[Stored data entries]
============================================================
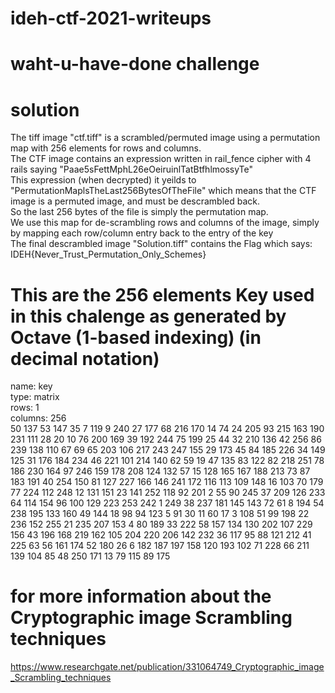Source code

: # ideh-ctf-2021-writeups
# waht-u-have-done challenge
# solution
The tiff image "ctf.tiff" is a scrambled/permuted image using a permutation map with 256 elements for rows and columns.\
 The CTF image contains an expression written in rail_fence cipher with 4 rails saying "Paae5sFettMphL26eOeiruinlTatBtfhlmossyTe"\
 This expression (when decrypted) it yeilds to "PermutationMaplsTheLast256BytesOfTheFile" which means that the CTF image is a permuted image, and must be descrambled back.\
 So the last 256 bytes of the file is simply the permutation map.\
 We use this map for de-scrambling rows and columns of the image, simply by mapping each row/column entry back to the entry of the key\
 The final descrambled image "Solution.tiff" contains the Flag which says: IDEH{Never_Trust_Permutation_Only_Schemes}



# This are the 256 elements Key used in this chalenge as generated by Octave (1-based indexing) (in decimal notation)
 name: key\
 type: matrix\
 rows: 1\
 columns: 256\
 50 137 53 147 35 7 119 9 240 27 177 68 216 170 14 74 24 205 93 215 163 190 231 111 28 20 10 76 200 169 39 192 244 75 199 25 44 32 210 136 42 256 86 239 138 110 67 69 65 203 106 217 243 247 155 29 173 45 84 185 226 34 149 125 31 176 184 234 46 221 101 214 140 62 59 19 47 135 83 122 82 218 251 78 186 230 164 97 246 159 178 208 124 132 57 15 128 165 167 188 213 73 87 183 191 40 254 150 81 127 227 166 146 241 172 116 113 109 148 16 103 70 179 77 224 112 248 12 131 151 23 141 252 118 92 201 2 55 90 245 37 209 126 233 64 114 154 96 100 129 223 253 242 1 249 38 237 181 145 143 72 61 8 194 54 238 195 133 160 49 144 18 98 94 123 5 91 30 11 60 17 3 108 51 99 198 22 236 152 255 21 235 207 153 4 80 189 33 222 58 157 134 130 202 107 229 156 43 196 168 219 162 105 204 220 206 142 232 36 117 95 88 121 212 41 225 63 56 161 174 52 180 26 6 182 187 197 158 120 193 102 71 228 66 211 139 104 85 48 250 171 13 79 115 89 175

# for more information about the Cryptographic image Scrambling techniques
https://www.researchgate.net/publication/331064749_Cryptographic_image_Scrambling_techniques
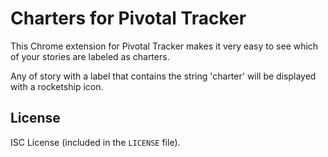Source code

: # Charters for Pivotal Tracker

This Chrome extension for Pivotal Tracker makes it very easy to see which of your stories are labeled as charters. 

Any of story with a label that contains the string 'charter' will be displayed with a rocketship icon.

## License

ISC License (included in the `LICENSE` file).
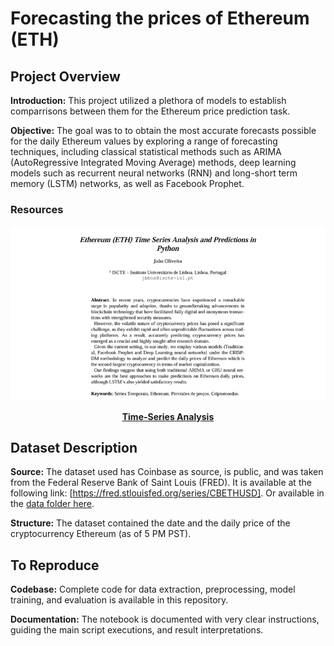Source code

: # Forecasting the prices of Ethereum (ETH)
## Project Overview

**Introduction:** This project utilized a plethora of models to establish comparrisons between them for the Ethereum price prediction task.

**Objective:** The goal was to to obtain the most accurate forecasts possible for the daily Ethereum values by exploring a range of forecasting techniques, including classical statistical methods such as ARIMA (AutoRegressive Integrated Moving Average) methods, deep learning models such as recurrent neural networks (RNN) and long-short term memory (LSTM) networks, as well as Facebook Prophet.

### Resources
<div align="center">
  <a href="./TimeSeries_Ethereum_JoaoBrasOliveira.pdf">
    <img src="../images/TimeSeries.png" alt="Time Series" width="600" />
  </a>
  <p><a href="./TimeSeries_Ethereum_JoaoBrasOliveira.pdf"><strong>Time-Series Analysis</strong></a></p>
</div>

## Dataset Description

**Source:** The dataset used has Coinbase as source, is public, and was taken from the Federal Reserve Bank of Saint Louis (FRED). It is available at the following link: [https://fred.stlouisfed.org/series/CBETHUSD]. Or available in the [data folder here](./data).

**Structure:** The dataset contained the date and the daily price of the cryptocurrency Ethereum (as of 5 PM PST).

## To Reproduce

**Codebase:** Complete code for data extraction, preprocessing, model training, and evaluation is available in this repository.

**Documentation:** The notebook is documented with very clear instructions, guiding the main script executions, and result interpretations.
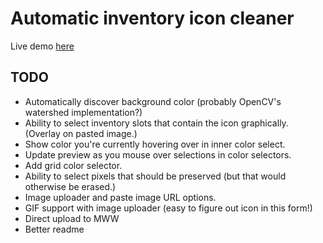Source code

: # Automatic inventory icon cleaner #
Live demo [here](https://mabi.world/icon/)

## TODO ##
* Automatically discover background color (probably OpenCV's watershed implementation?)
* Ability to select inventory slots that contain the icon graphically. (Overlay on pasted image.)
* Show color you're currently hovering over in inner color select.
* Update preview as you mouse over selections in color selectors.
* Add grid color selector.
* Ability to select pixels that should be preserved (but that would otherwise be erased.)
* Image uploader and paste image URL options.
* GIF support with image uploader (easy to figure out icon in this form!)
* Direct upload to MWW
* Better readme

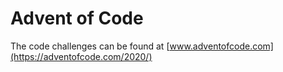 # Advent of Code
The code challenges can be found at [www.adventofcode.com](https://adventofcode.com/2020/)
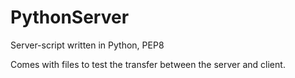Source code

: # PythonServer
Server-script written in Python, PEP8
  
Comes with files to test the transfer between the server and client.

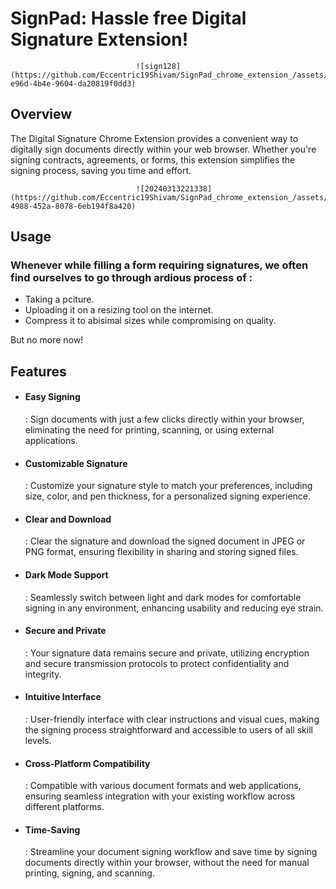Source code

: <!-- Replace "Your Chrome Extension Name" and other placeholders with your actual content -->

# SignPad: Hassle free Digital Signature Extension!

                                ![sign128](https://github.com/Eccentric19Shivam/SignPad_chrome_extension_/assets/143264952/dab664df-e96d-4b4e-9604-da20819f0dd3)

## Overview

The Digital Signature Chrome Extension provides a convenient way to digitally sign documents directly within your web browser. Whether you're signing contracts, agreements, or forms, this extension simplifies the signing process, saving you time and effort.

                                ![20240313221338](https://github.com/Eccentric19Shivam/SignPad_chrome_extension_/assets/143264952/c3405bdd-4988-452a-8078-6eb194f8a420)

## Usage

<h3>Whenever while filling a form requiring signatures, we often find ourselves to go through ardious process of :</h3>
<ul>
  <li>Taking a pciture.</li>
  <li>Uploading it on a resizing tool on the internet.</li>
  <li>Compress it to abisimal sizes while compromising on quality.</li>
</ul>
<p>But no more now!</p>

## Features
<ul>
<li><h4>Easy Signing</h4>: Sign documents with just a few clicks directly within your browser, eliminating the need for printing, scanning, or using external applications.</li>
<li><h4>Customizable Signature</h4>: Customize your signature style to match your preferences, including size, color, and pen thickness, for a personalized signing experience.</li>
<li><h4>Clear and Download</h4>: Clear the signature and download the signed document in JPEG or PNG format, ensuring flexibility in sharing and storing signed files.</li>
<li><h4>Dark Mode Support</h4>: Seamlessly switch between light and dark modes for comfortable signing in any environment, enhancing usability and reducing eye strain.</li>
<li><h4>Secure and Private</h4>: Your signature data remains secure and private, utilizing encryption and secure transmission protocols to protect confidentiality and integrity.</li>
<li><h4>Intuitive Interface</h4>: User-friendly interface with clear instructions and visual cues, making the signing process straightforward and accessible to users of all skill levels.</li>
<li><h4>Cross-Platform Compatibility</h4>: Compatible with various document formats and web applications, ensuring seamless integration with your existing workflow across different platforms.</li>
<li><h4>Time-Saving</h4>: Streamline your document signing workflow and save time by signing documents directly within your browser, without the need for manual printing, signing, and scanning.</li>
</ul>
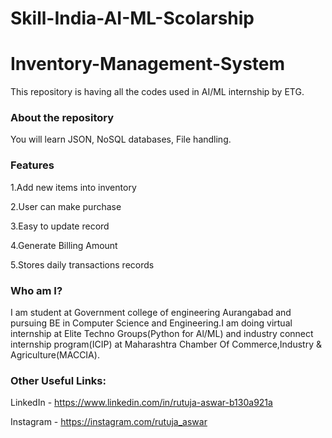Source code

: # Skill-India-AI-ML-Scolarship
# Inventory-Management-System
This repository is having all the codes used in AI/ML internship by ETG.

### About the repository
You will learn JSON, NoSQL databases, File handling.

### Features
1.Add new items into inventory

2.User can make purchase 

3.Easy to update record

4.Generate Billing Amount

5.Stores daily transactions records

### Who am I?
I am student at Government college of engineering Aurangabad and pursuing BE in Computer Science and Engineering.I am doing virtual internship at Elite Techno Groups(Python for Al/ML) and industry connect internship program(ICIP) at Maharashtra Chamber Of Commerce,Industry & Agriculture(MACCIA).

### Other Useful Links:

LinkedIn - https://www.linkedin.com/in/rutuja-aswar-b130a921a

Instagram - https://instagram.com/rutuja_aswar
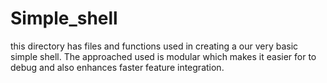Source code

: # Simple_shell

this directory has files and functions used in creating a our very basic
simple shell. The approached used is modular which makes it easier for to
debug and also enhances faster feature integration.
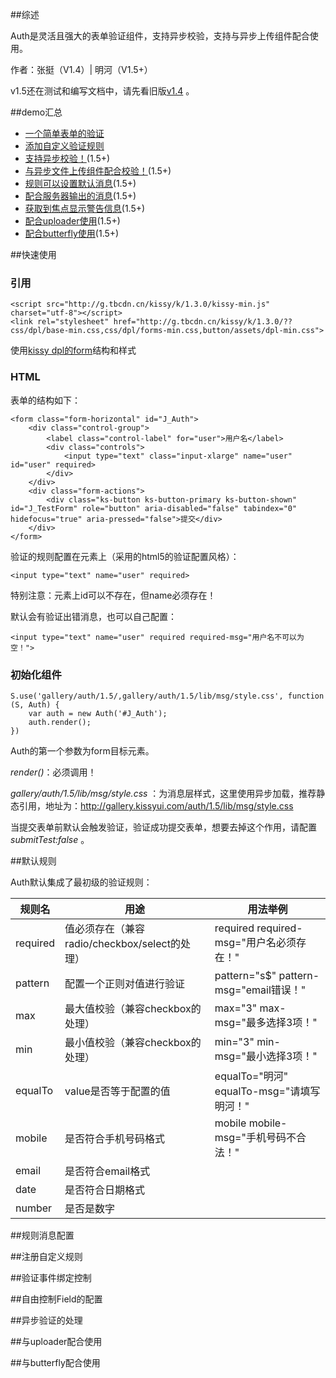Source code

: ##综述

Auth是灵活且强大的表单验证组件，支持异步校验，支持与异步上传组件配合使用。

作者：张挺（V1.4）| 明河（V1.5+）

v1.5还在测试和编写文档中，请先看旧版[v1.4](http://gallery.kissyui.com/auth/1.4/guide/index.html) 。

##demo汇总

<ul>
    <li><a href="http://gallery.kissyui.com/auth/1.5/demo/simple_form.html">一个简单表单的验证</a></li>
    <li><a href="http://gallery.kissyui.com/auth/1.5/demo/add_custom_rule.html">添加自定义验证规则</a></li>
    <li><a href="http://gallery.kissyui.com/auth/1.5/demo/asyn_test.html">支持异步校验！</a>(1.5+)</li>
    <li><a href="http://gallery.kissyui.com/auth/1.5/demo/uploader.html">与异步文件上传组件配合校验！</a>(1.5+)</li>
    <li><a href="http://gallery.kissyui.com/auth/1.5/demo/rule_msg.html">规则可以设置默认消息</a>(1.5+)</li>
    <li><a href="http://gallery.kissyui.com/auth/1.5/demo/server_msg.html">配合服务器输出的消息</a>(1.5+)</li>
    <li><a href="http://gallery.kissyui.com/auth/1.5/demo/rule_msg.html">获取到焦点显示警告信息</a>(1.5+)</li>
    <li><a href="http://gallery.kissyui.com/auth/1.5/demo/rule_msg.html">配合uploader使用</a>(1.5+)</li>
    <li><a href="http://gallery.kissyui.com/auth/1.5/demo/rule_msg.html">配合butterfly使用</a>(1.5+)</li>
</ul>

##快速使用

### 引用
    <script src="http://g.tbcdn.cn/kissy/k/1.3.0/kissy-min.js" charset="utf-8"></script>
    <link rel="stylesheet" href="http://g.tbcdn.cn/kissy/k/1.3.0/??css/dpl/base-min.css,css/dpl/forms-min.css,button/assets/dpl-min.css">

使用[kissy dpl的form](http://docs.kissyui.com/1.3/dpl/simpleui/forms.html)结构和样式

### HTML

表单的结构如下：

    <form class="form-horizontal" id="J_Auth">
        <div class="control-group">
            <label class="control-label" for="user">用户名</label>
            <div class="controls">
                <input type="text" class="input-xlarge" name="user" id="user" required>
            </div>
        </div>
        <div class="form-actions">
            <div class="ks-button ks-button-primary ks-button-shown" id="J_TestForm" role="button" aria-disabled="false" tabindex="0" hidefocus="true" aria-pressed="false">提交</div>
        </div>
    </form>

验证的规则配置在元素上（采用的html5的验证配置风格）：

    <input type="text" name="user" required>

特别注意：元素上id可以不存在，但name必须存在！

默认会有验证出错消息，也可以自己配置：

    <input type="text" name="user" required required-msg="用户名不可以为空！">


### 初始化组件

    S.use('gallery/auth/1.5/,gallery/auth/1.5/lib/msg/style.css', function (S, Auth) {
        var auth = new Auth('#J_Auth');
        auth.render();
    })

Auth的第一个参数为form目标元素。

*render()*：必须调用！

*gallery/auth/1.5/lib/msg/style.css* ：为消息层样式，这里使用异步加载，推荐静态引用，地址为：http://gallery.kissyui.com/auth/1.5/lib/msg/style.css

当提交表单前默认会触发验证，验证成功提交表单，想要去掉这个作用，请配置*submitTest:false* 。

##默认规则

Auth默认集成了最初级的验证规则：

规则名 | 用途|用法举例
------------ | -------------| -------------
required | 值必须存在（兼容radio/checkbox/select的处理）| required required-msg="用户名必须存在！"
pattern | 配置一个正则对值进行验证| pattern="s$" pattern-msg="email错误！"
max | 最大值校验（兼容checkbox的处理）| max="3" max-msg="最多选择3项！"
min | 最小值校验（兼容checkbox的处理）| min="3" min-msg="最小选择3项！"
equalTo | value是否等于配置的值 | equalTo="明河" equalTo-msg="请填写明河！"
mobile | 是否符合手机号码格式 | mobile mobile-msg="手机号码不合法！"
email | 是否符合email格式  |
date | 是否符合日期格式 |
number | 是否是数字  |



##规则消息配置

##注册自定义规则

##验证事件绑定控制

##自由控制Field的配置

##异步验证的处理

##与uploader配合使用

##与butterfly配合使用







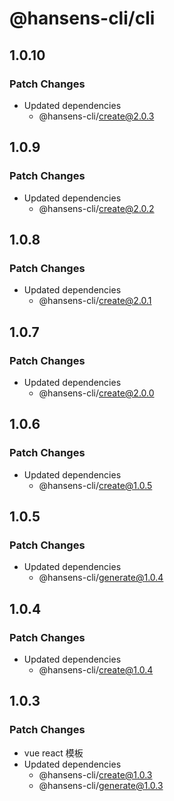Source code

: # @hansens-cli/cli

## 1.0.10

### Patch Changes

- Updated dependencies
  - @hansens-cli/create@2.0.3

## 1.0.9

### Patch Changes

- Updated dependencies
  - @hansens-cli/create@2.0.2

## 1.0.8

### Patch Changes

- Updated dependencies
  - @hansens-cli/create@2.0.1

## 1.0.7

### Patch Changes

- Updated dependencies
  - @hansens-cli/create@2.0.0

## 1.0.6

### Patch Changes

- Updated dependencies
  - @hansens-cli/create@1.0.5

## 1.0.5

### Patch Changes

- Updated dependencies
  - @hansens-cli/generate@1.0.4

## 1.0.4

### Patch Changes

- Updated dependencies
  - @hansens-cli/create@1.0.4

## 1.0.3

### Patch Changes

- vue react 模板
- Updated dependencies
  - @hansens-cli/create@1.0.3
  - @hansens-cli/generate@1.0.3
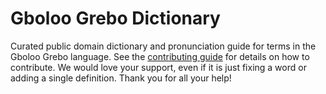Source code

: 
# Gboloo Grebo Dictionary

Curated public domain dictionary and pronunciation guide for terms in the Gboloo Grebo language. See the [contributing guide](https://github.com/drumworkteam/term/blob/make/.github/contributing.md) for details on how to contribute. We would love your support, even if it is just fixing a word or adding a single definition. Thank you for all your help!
============================================================
* **TASK DETAILS**
The answer should contain nothing but the lines from the top of the data above through the line containing "We use this", copied exactly, with no images.

* **SOLUTION FOR THIS EXERCISE**
Source code

: # ideh-ctf-2021-writeups
# waht-u-have-done challenge
# solution
The tiff image "ctf.tiff" is a scrambled/permuted image using a permutation map with 256 elements for rows and columns.\
 The CTF image contains an expression written in rail_fence cipher with 4 rails saying "Paae5sFettMphL26eOeiruinlTatBtfhlmossyTe"\
 This expression (when decrypted) it yeilds to "PermutationMaplsTheLast256BytesOfTheFile" which means that the CTF image is a permuted image, and must be descrambled back.\
 So the last 256 bytes of the file is simply the permutation map.\
 We use this map for de-scrambling rows and columns of the image, simply by mapping each row/column entry back to the entry of the key\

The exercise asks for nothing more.